Is it safe to cook with hot tap water?
Q. Dear Umbra,
I grew up not drinking hot water from the tap (my parents didn’t, and I eventually looked it up and found out that in old homes, lead can leach from solder). Now that I have a high-efficiency tankless hot water heater and replaced the copper piping with PEX, can I safely use hot water from the tap for cooking? I must be able to save some energy vs. boiling cold water for pasta.
West Newbury, Mass.
A. Dearest Eli,
Did you know you can use cold water to make pasta? It’s true — simply soak your fusilli in a pot of cold water until it softens up. Yes, this can take hours, and yes, your results will be more pastoso than al dente, but you will have used no energy to prepare your meal. Problem solved! Next?
I kid, of course. This is not a viable way to whip up your spaghetti marinara on an average Tuesday night (though one ill-fated camping trip on which someone forgot the stove gas taught me that it does actually work in a pinch). You need hot water. You want that water to become hot using the least amount of energy, and to come without a sidecar of weird contaminants. What’s a chef to do?

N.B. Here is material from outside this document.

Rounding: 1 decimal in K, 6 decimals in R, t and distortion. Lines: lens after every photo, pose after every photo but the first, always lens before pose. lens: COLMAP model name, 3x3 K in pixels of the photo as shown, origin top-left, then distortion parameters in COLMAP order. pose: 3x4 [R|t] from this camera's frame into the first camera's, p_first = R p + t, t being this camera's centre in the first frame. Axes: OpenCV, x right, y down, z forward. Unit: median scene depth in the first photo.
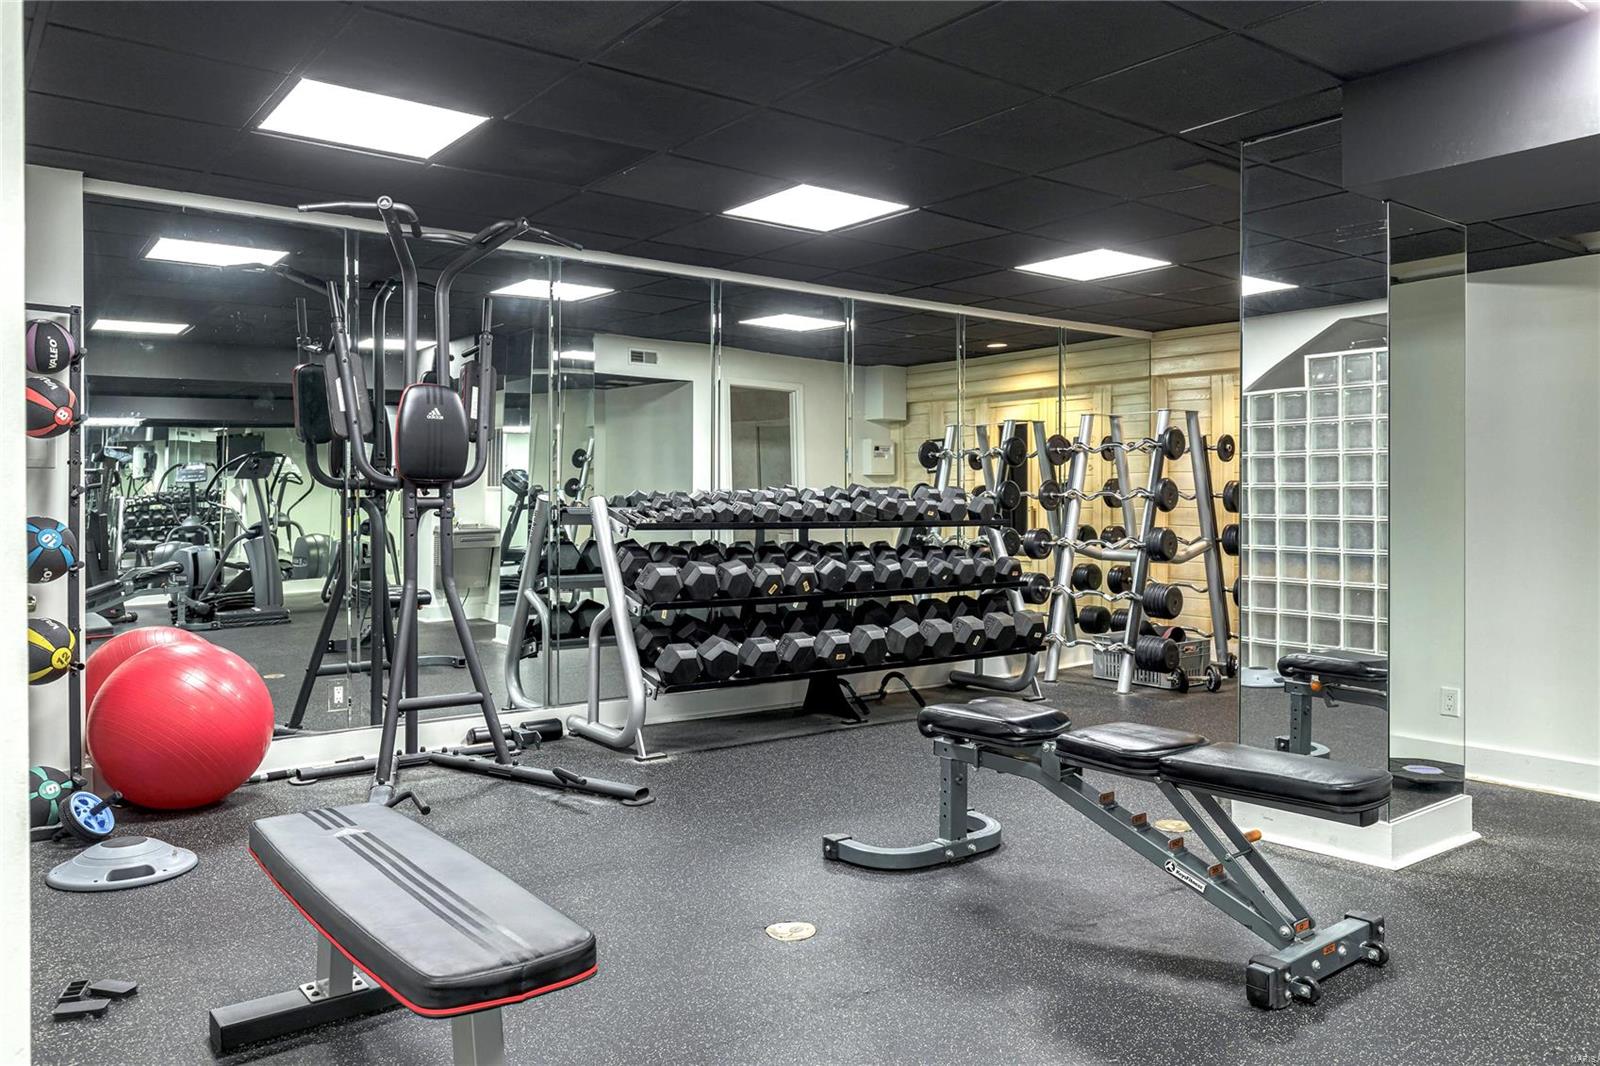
lens RADIAL K [[1167.7, 0, 800.0], [0, 1167.7, 533.0], [0, 0, 1]] dist [-0.002419, -0.001153]
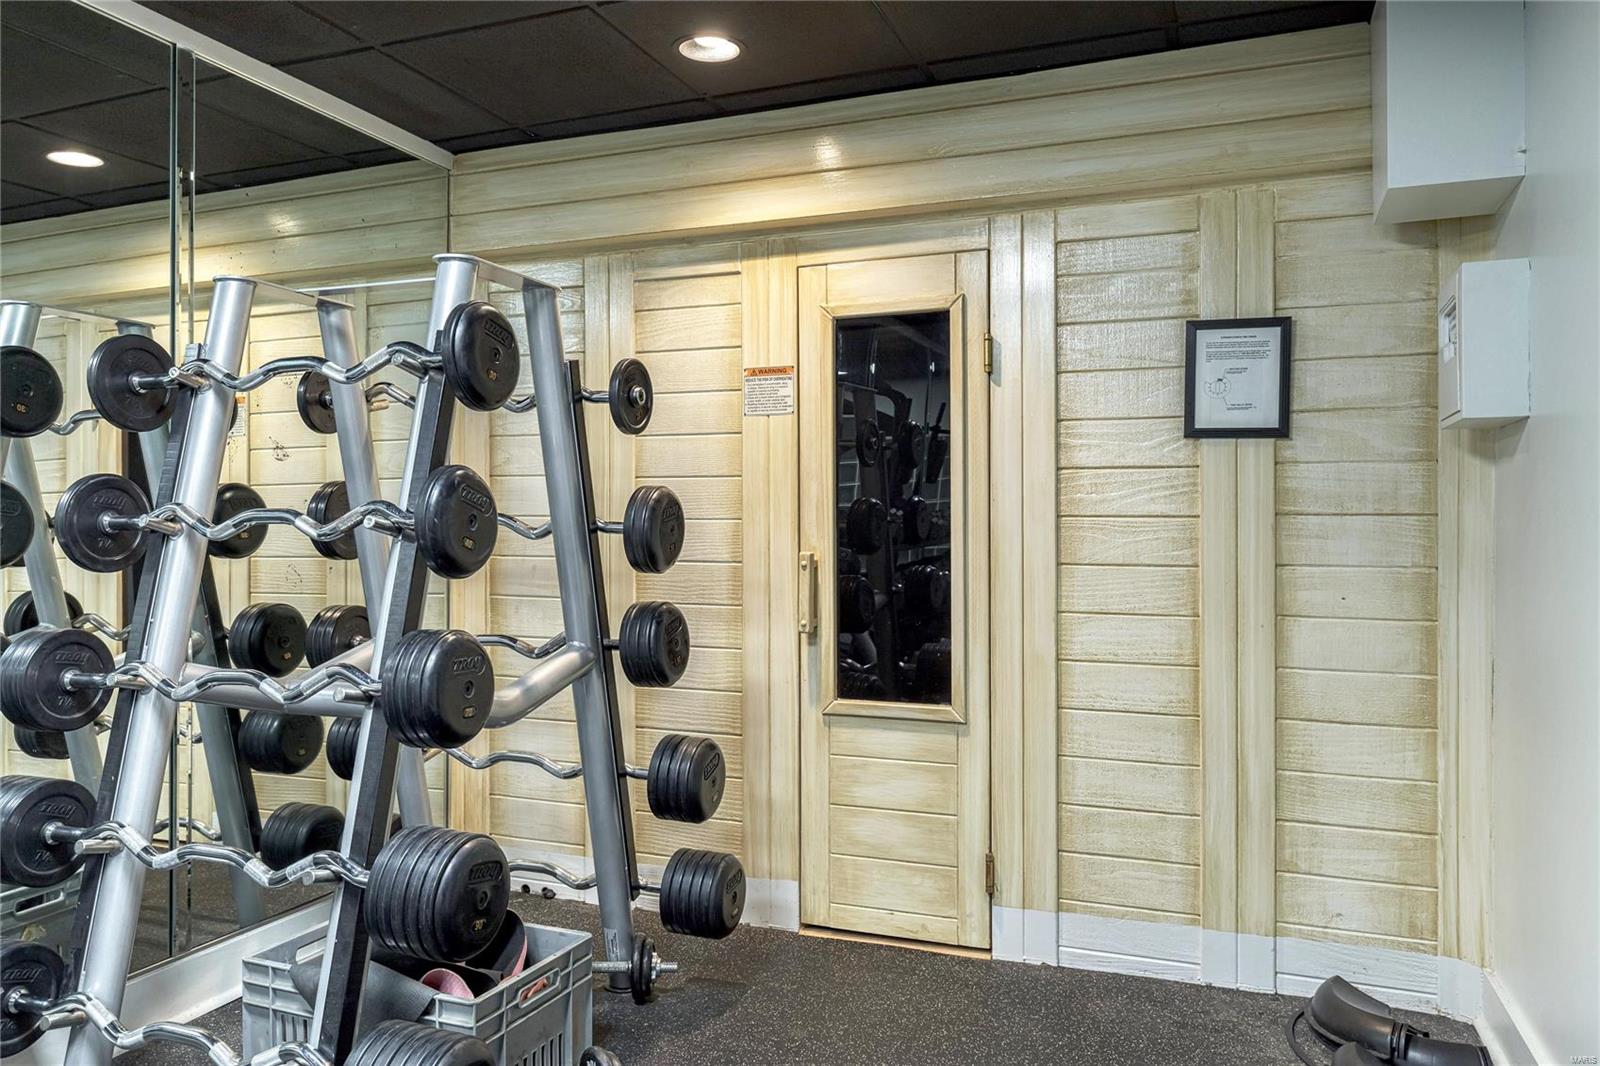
lens RADIAL K [[1167.7, 0, 800.0], [0, 1167.7, 533.0], [0, 0, 1]] dist [-0.002419, -0.001153]
pose [[0.857583, 0.003047, 0.514337, 0.222262], [0.012496, 0.999564, -0.026757, -0.019600], [-0.514195, 0.029374, 0.857170, 0.659732]]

First of all, I should note that your parents were right on about not drinking the hot water in their day. Old-fashioned lead or even copper pipes can indeed leach lead into your hot-water supply, as heat encourages contaminants in the metal to dissolve more quickly. Boiling the hot water makes the situation worse by concentrating the stuff. Makes that lead pipe in the game Clue seem even more menacing, doesn’t it?
You might think that problem would be solved by the installation of more modern PEX, or cross-linked polyethylene, tubes in your walls. But I have some challenging news for you, Eli: While these new pipes do have their strengths — they’re more affordable than copper, easy to install, and resistant to corrosion — PEX pipes have a bit of a leaching problem of their own. Seems we’re out of the frying pan, into the fiery pot of hot water with this one.
Researchers have found that some brands of PEX release chemicals into hot water, including ETBE, a substance sometimes added to gasoline; others give their water a distinct odor or taste of plastic, wax, or acetone (yum). How much of a problem this is remains a matter of some debate: Federal health standards don’t exist for all of the chemicals in question, but a few states do regulate them — so presumably, there’s at least some reason for concern.
Does heat make this vexing PEX problem worse? I posed your question to Andrew J. Whelton, a professor of civil, environmental, and ecological engineering at Purdue and the head of a team investigating the safety of PEX pipes, and he had an unequivocal answer for you: Don’t cook with hot tap water.
“We have now discovered some PEX pipe brands leach 100 times more chemicals when exposed to hot water compared to the same brand exposed to cold water,” Whelton said via email. “Hot water would more likely contain higher levels of ETBE and other volatile chemicals.” What’s worse, he added, some PEX pipes exposed to hot water also released substances that microorganisms find very tasty, upping the risk of bacterial growth, and some leached chemicals that can react with chlorine to form potentially carcinogenic compounds. If that’s not enough to make you back away from the hot water tap, Eli, you’re a braver soul than I. (Don’t worry too much about your new PEX setup when it comes to cold water. Not all brands come with the funky additives, and research into how we can best protect ourselves is ongoing.)
So let us circle back around to your basic question: Boiling already-hot tap water would save a bit of energy over starting with cold water, but not much — and in my (cook)book, certainly not enough to override the chemical concerns. Better to make a few other tweaks to your method: Reduce the amount of water you heat, start with cold water, consider preheating the water in an electric kettle, and/or turn off the stove before you’ve let your boiling carry on for too long. That, or relocate your kitchen directly over a natural hot spring. Now we’re cooking.